Roberts’ 'try before you buy’ scheme is a case in point.
He says that as a result of the market downturn, around 10% of his sales clients had opted to put their houses on the market with his lettings business at the same time as prospective buyers had delayed their purchases and were looking to rent, because of the market uncertainty.
“So, on a number of tenancies, we have set up agreements whereby the landlord can sell the tenant the property. From there, we have been marketing some of our properties for let on a try before you buy basis. There is a developing market of people who do want to buy but are waiting for their circumstances or the market to change.”

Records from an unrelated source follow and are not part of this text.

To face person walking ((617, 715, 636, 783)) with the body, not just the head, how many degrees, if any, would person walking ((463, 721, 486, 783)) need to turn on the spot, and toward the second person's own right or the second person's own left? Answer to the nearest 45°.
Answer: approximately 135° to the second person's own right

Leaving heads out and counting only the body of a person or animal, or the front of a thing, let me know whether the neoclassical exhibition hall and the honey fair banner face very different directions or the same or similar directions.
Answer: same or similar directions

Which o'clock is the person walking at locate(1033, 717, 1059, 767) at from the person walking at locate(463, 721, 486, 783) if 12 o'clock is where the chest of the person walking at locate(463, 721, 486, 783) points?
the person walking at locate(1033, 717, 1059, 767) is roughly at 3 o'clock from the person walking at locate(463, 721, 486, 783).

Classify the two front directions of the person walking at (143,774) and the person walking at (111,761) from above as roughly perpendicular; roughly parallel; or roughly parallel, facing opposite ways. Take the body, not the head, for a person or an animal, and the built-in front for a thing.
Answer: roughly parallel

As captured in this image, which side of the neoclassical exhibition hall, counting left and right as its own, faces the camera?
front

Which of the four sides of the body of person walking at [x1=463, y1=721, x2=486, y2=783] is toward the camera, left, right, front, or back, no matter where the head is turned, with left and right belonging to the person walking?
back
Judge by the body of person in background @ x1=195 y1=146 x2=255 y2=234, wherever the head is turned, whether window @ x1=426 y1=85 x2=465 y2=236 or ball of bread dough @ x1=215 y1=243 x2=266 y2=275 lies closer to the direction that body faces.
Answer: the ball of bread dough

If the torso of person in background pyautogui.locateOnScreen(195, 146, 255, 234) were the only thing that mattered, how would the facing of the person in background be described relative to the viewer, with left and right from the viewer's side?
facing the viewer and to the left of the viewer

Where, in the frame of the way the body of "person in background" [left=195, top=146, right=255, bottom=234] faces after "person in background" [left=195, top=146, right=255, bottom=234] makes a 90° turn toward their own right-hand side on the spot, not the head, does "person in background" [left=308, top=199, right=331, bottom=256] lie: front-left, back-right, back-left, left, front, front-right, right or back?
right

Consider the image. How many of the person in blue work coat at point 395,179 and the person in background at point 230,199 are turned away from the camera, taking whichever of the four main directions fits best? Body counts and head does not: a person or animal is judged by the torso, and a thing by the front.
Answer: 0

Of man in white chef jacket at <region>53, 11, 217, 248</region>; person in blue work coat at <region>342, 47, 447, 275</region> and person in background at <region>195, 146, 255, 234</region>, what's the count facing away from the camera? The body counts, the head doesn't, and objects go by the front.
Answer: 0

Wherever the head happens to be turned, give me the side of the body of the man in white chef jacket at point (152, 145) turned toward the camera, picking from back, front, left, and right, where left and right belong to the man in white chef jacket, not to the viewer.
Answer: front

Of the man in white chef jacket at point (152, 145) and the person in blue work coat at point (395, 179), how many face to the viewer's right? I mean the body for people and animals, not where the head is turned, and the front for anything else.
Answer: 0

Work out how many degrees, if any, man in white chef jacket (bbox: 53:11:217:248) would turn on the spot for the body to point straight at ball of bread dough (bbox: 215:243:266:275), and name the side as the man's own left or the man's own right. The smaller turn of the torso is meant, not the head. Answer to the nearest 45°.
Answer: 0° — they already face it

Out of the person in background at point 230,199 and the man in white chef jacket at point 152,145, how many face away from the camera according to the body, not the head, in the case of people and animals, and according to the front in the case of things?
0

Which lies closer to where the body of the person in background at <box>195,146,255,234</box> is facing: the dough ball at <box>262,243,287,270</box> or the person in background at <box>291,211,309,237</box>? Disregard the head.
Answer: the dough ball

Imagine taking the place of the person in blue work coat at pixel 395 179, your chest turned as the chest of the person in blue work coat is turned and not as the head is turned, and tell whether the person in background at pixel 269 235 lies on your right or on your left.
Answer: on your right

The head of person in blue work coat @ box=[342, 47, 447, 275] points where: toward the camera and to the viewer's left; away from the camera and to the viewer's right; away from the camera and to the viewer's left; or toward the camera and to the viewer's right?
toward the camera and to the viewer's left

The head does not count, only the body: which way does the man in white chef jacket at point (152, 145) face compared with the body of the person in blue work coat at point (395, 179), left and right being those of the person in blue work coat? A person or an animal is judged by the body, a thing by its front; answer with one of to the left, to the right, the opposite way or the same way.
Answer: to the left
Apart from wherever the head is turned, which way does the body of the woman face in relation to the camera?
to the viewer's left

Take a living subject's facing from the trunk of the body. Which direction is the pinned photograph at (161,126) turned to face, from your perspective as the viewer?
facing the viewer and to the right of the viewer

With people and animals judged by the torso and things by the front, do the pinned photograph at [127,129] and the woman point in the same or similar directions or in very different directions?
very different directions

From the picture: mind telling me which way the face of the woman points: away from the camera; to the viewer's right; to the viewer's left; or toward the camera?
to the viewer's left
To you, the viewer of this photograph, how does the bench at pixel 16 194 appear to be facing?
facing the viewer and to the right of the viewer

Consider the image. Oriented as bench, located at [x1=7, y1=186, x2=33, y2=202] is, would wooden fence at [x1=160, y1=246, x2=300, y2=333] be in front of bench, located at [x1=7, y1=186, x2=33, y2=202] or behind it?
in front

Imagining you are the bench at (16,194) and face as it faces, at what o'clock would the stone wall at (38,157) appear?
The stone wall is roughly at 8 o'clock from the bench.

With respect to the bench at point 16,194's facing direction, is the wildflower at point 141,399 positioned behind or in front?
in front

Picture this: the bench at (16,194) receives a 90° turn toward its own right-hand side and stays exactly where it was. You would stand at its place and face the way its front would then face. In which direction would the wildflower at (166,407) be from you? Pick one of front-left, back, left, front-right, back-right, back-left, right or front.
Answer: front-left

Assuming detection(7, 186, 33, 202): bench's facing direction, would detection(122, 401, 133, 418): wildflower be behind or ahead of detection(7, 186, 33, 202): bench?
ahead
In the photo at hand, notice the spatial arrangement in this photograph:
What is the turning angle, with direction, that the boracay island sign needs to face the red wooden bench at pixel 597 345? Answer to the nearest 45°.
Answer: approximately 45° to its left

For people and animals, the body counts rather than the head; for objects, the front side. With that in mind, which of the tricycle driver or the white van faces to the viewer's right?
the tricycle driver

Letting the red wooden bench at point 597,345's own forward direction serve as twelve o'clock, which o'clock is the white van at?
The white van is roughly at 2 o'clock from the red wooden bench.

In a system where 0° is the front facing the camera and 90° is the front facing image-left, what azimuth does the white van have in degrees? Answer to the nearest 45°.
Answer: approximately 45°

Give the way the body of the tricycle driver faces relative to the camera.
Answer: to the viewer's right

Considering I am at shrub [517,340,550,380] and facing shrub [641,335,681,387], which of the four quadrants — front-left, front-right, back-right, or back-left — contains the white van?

The initiative is based on a formal tenancy agreement, not a sales contract, with Roberts hoping to step in and negotiate a deal between the two parties once the agreement expires.
Roberts is himself renting a property, following an amicable separation from his wife, and expects to do so for at least the next six months, which will no doubt enhance the client empathy he clearly possesses as a result of his comprehensive sales/buyer market experience, and help fuel the try before you buy initiative.